- **Task details**
For the string "output", state the number of lines in the data that contain it, and nothing else.

- **Provided entries**

────────────────

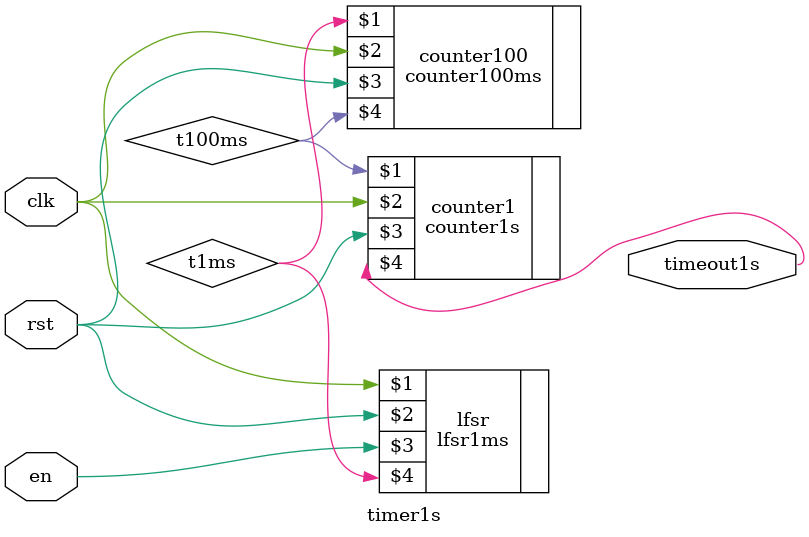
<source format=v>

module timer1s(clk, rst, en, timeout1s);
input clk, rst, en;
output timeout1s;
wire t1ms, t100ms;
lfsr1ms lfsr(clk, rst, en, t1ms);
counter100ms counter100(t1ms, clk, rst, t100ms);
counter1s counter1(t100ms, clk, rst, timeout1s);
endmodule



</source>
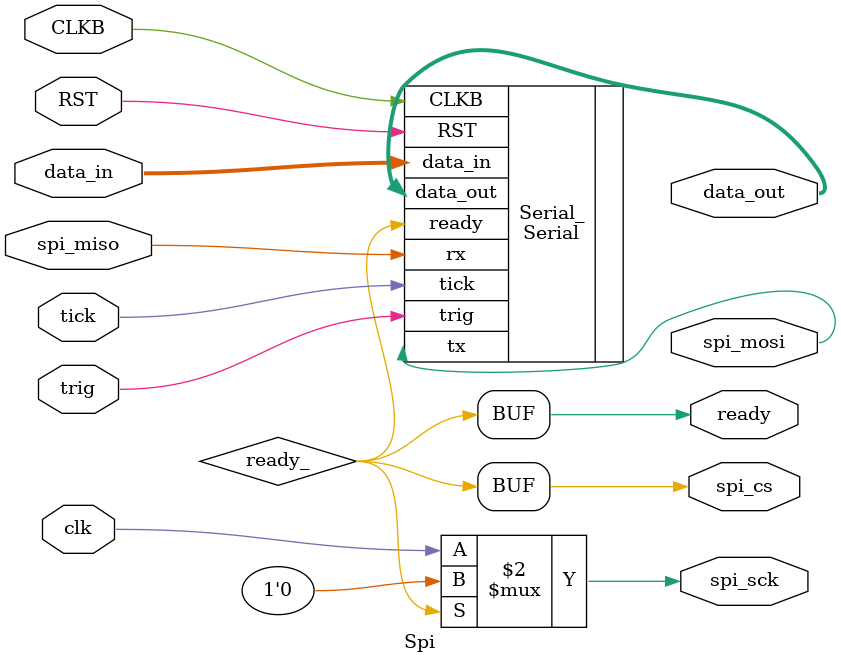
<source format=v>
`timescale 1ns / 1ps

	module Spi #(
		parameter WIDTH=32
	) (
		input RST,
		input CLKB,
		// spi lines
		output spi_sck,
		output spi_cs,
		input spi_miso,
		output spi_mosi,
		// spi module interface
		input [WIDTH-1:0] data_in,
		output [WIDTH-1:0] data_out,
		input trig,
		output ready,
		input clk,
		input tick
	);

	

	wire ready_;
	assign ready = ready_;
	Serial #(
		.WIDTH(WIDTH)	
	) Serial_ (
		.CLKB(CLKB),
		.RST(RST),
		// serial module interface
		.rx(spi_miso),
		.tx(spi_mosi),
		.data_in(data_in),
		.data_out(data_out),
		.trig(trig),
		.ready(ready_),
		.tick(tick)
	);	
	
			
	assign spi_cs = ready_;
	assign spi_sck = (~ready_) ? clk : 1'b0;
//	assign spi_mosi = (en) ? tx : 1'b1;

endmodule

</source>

────────────────

- **Exercise result**
6